-- ENTRIES SUPPLIED follows --

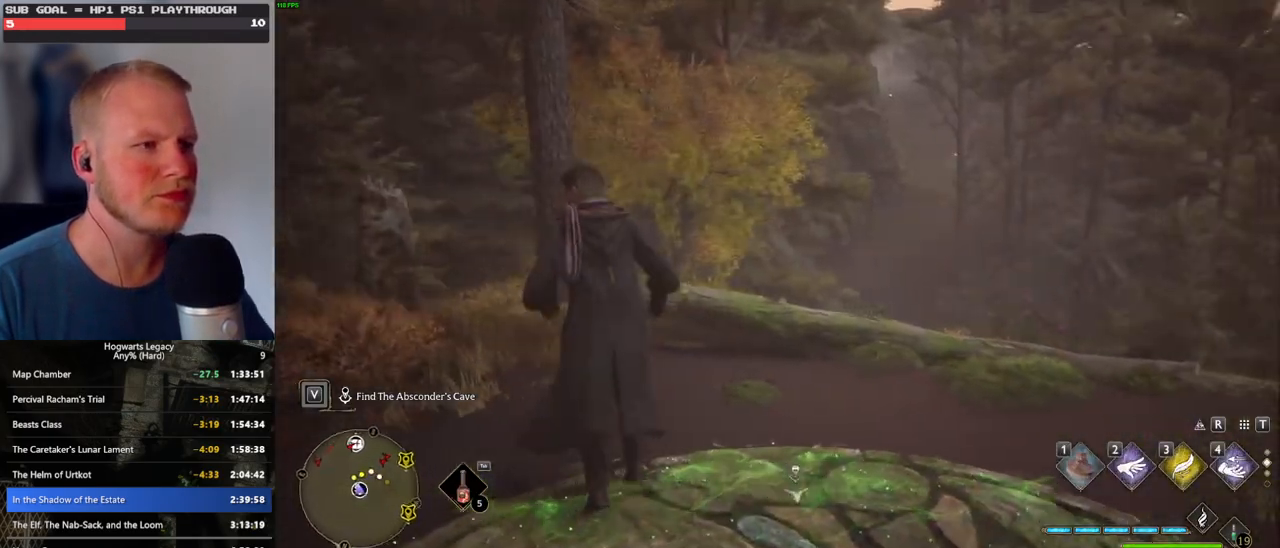
{"keys": ["tab"], "mouse": [], "events": [[100, "tab", "down"], [200, "w", "up"]]}
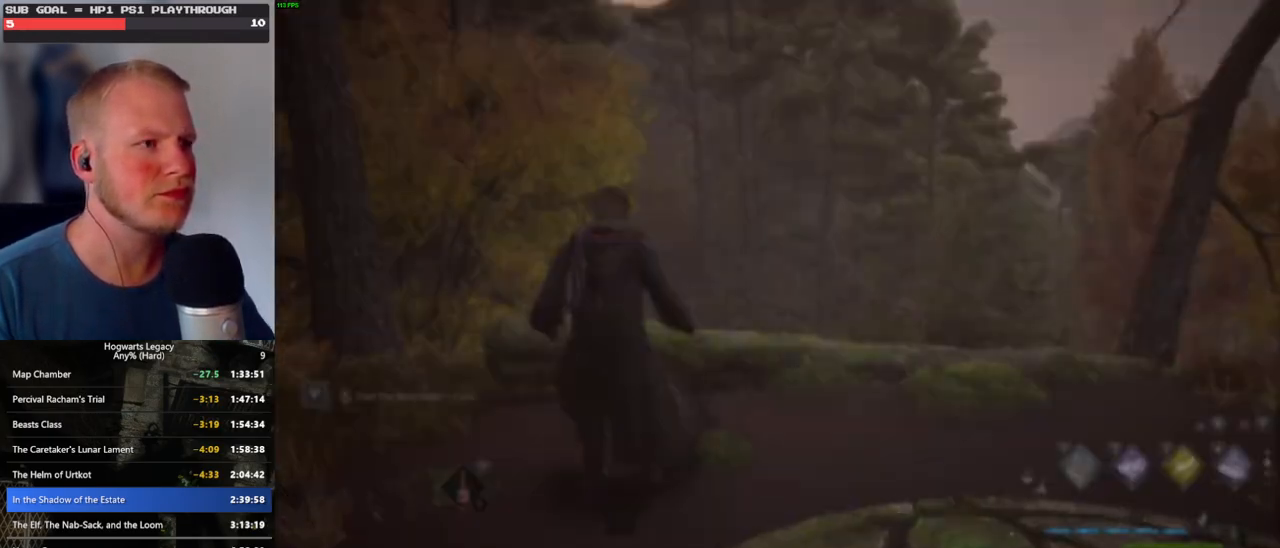
{"keys": ["w"], "mouse": [], "events": [[17, "3", "down"], [100, "3", "up"], [200, "tab", "up"], [350, "w", "down"]]}
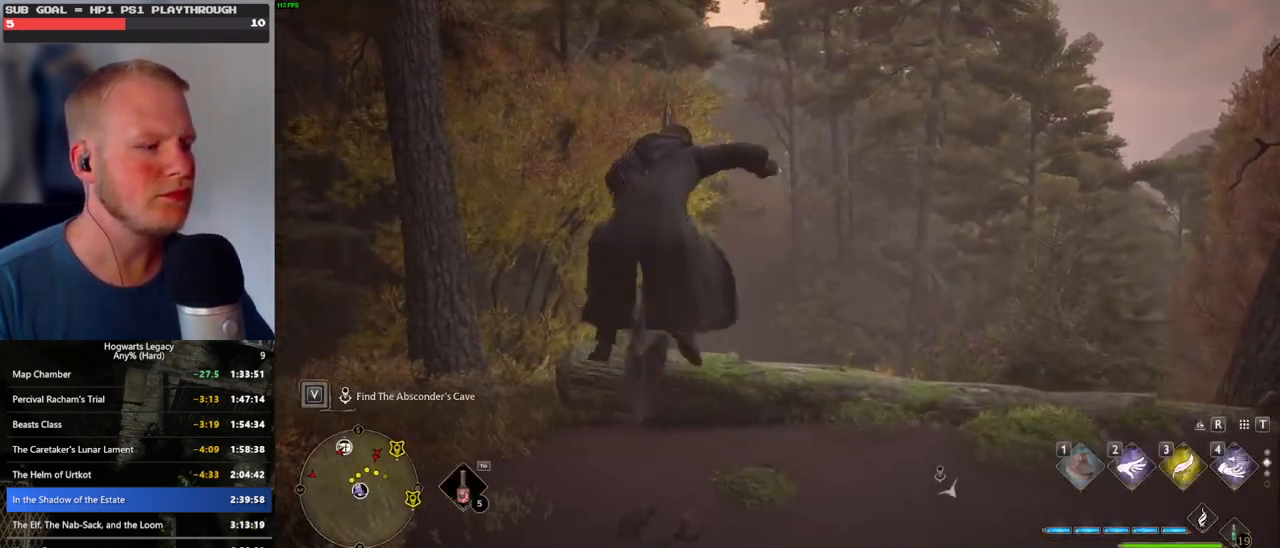
{"keys": ["w"], "mouse": ["left"], "events": [[284, "mouse_left", "down"]]}
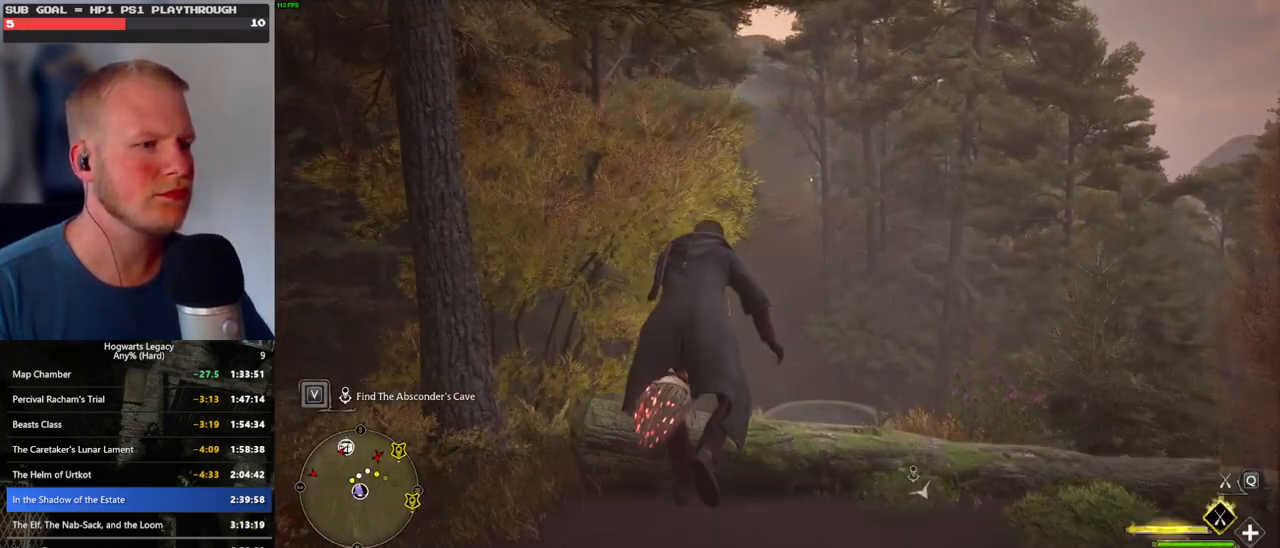
{"keys": ["w"], "mouse": ["left"], "events": [[67, "a", "down"], [250, "a", "up"]]}
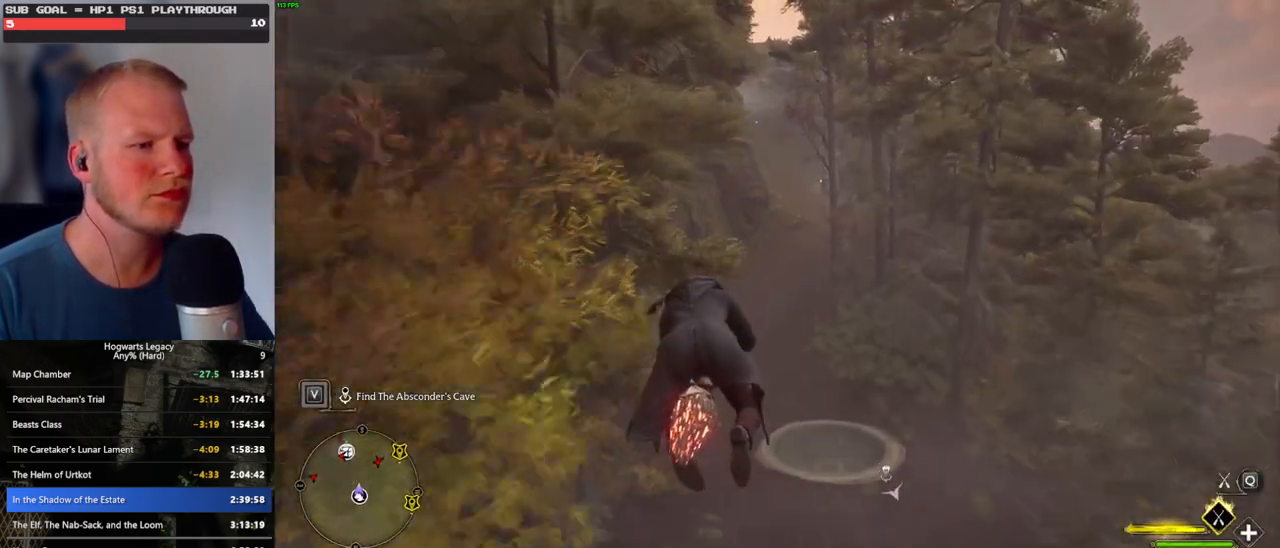
{"keys": ["w"], "mouse": ["left"], "events": []}
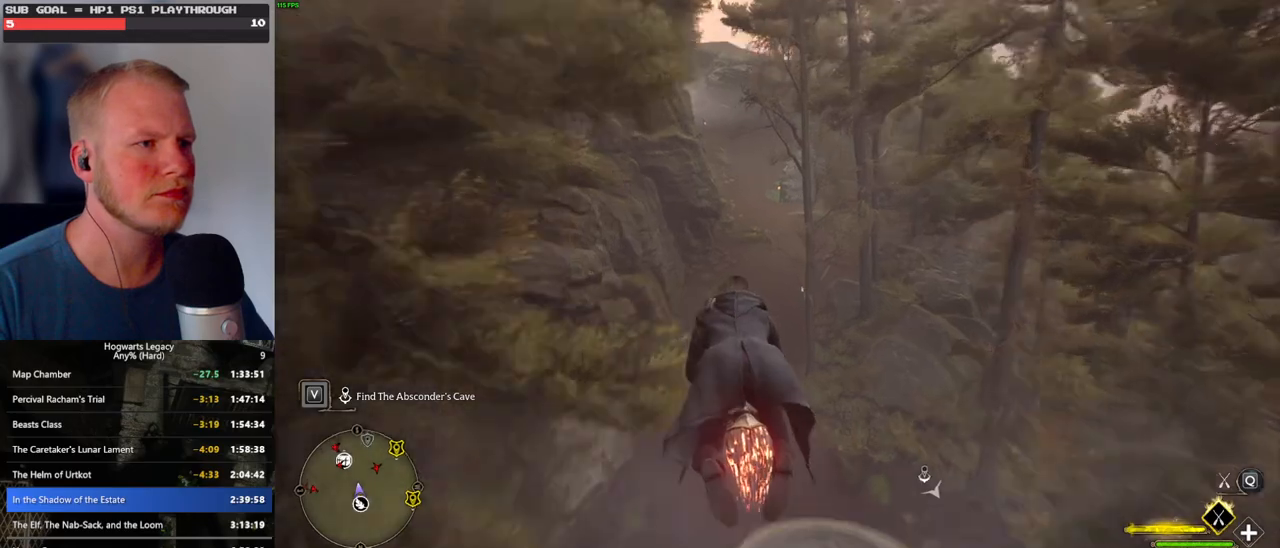
{"keys": ["w"], "mouse": ["left"], "events": []}
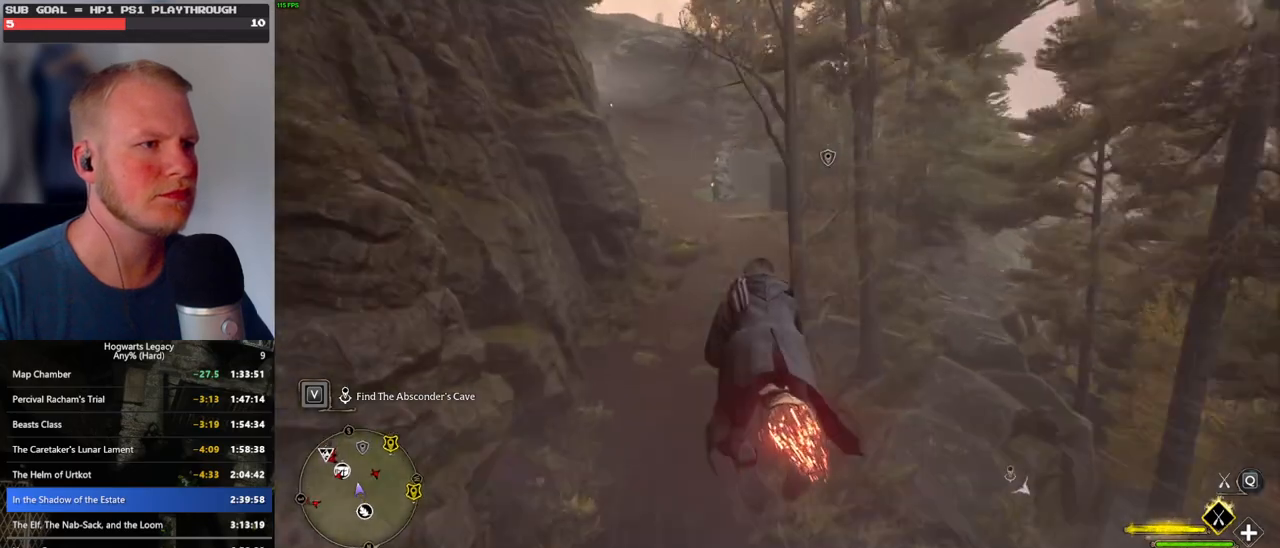
{"keys": ["w"], "mouse": ["left"], "events": []}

-- ENTRIES SUPPLIED concluded --

## AIM OF THE EXERCISE
Repeat all the records above exactly, leaving out any pictures.

## RESPONSE TO THIS TASK
{"keys": ["tab"], "mouse": [], "events": [[100, "tab", "down"], [200, "w", "up"]]}
{"keys": ["w"], "mouse": [], "events": [[17, "3", "down"], [100, "3", "up"], [200, "tab", "up"], [350, "w", "down"]]}
{"keys": ["w"], "mouse": ["left"], "events": [[284, "mouse_left", "down"]]}
{"keys": ["w"], "mouse": ["left"], "events": [[67, "a", "down"], [250, "a", "up"]]}
{"keys": ["w"], "mouse": ["left"], "events": []}
{"keys": ["w"], "mouse": ["left"], "events": []}
{"keys": ["w"], "mouse": ["left"], "events": []}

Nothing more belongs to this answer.